Dr X wanted to be able to put his side of the story, and to have the original source documents – from the family court proceedings and the Fitness to Practice proceedings – available, to quote from (while respecting anonymity) if his public statements were challenged. He sought disclosure of documents from those proceedings.
One difficulty he faced was that the law restricts the use to which documents from family proceedings could be put. The court had a discretion to allow disclosure, but generally subject to restrictions on the use to which documents could be put.

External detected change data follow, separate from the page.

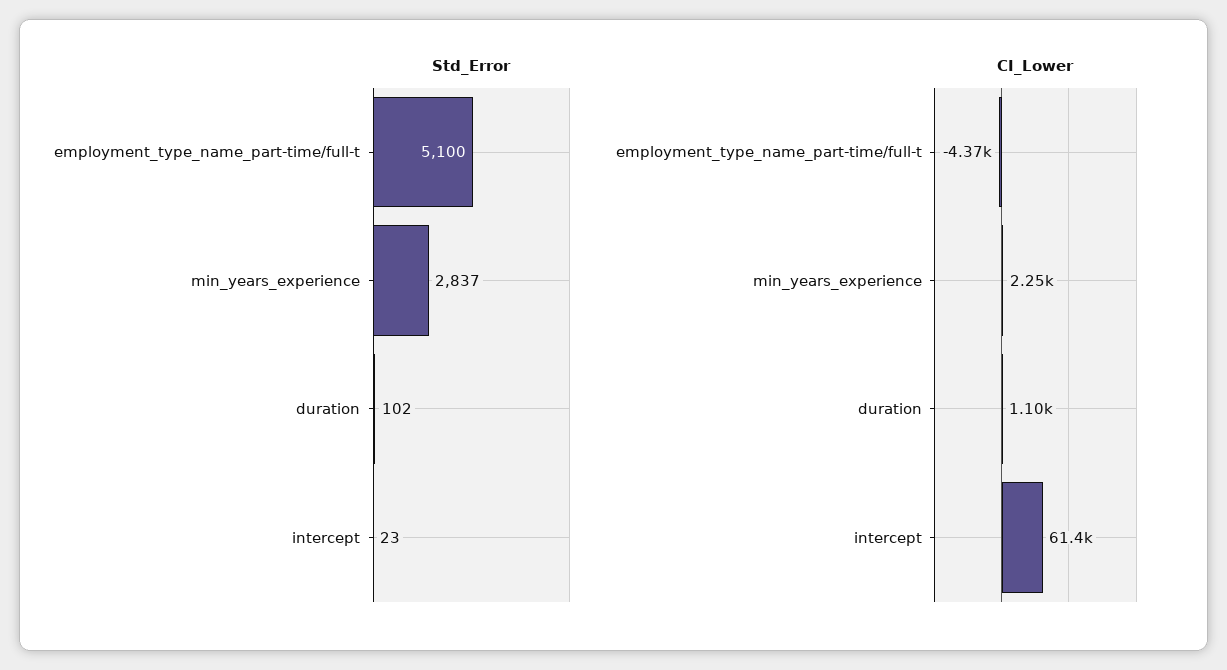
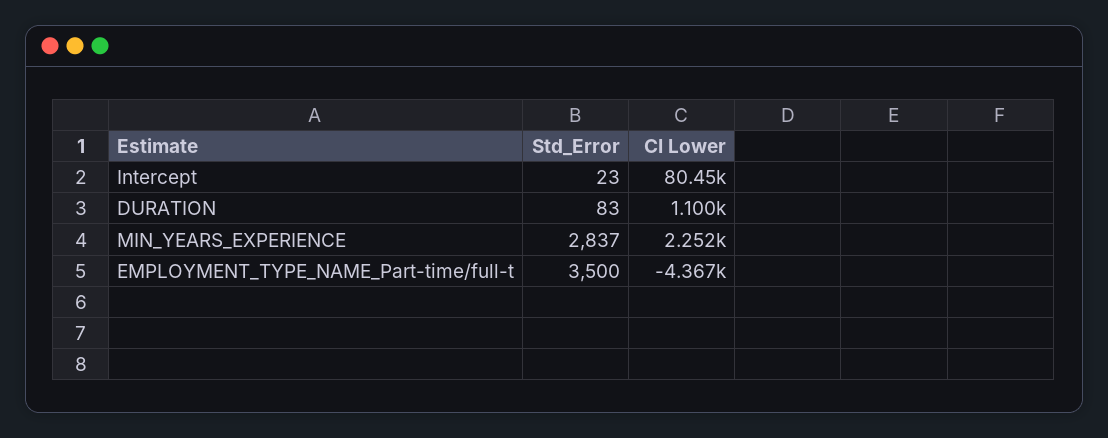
  {
    "Std_Error": {
-     "employment_type_name_part-time/full-t": 5100,
+     "employment_type_name_part-time/full-t": 3500,
      "min_years_experience": 2837,
-     "duration": 102,
+     "duration": 83,
      "intercept": 23
    },
    "CI_Lower": {
      "employment_type_name_part-time/full-t": -4367,
      "min_years_experience": 2252,
      "duration": 1100,
-     "intercept": 61400
+     "intercept": 80450
    }
  }

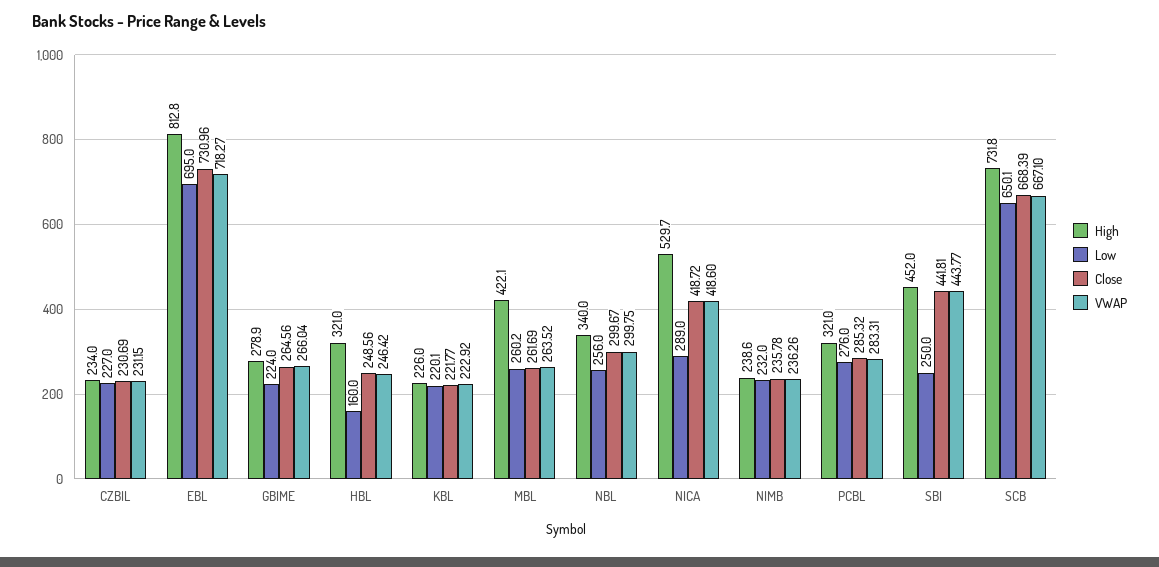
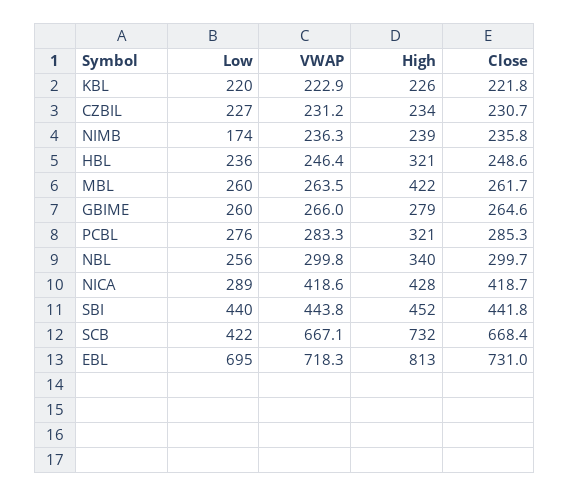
  {
    "High": {
      "CZBIL": 234,
      "EBL": 812.8,
      "GBIME": 278.9,
      "HBL": 321,
      "KBL": 226,
      "MBL": 422.1,
      "NBL": 340,
-     "NICA": 529.7,
+     "NICA": 428,
      "NIMB": 238.6,
      "PCBL": 321,
      "SBI": 452,
      "SCB": 731.8
    },
    "Low": {
      "CZBIL": 227,
      "EBL": 695,
-     "GBIME": 224,
+     "GBIME": 260,
-     "HBL": 160,
+     "HBL": 236,
      "KBL": 220.1,
      "MBL": 260.2,
      "NBL": 256,
      "NICA": 289,
-     "NIMB": 232,
+     "NIMB": 174,
      "PCBL": 276,
-     "SBI": 250,
+     "SBI": 440,
-     "SCB": 650.1
+     "SCB": 422
    },
    "Close": {
      "CZBIL": 230.69,
      "EBL": 730.96,
      "GBIME": 264.56,
      "HBL": 248.56,
      "KBL": 221.77,
      "MBL": 261.69,
      "NBL": 299.67,
      "NICA": 418.72,
      "NIMB": 235.78,
      "PCBL": 285.32,
      "SBI": 441.81,
      "SCB": 668.39
    },
    "VWAP": {
      "CZBIL": 231.15,
      "EBL": 718.27,
      "GBIME": 266.04,
      "HBL": 246.42,
      "KBL": 222.92,
      "MBL": 263.52,
      "NBL": 299.75,
      "NICA": 418.6,
      "NIMB": 236.26,
      "PCBL": 283.31,
      "SBI": 443.77,
      "SCB": 667.1
    }
  }

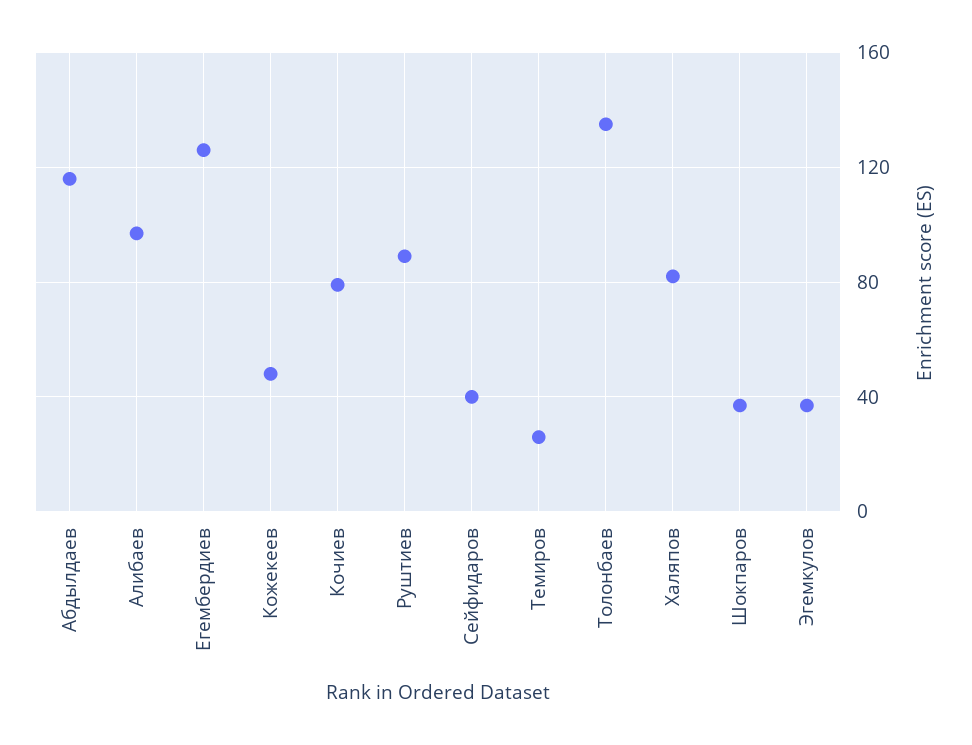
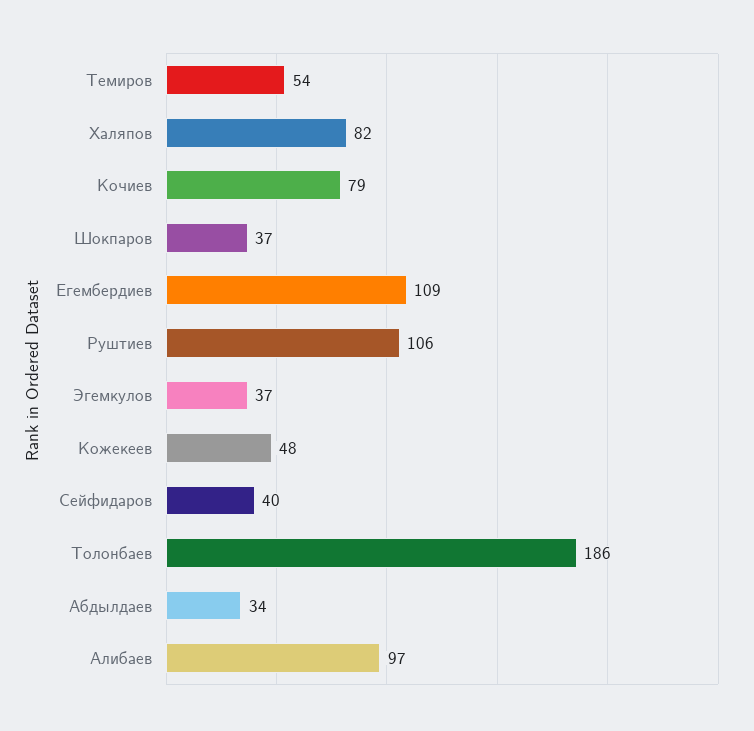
  {
-   "Абдылдаев": 115,
+   "Абдылдаев": 34,
    "Алибаев": 97,
-   "Егембердиев": 125,
+   "Егембердиев": 109,
    "Кожекеев": 48,
    "Кочиев": 79,
-   "Руштиев": 90,
+   "Руштиев": 106,
    "Сейфидаров": 40,
-   "Темиров": 25,
+   "Темиров": 54,
-   "Толонбаев": 135,
+   "Толонбаев": 186,
    "Халяпов": 82,
    "Шокпаров": 37,
    "Эгемкулов": 37
  }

A further major difficulty was that he was bound by doctor-patient confidentiality, both as a matter of legal duty and professional confidentiality. That duty permits of exceptions – for example, to allow a doctor who is being unfairly vilified by a patient to defend himself – but even then any departure from confidentiality obligations must be proportionate.
The same applies to interference with patients’ privacy under Article 8 ECHR; privacy rights were particularly acute here, because what was sought (for disclosure, and for deployment in public statements) was “a mass of medical materials relating to the mother’s mental health” (Munby J at paragraph 42). Disclosure of those materials, even in redacted form, would have major implications for the privacy of the child, C.
Those difficulties were fatal to the application. Munby J said that “the remedy being sought by Dr X – permission to put the mother’s medical records and related documents into the public domain, at a time and in circumstances of his own choosing and without any of the safeguards usually imposed – is wholly disproportionate to anything which he can legitimately or reasonably demand”.
In relation to the documents filed in the Fitness to Practise proceedings but which were not part of the documentation filed in the care proceedings, the court had no jurisdiction to grant an application for disclosure. In any event, disclosure of the confidential material Dr X sought for deployment in the public domain would again be wholly disproportionate.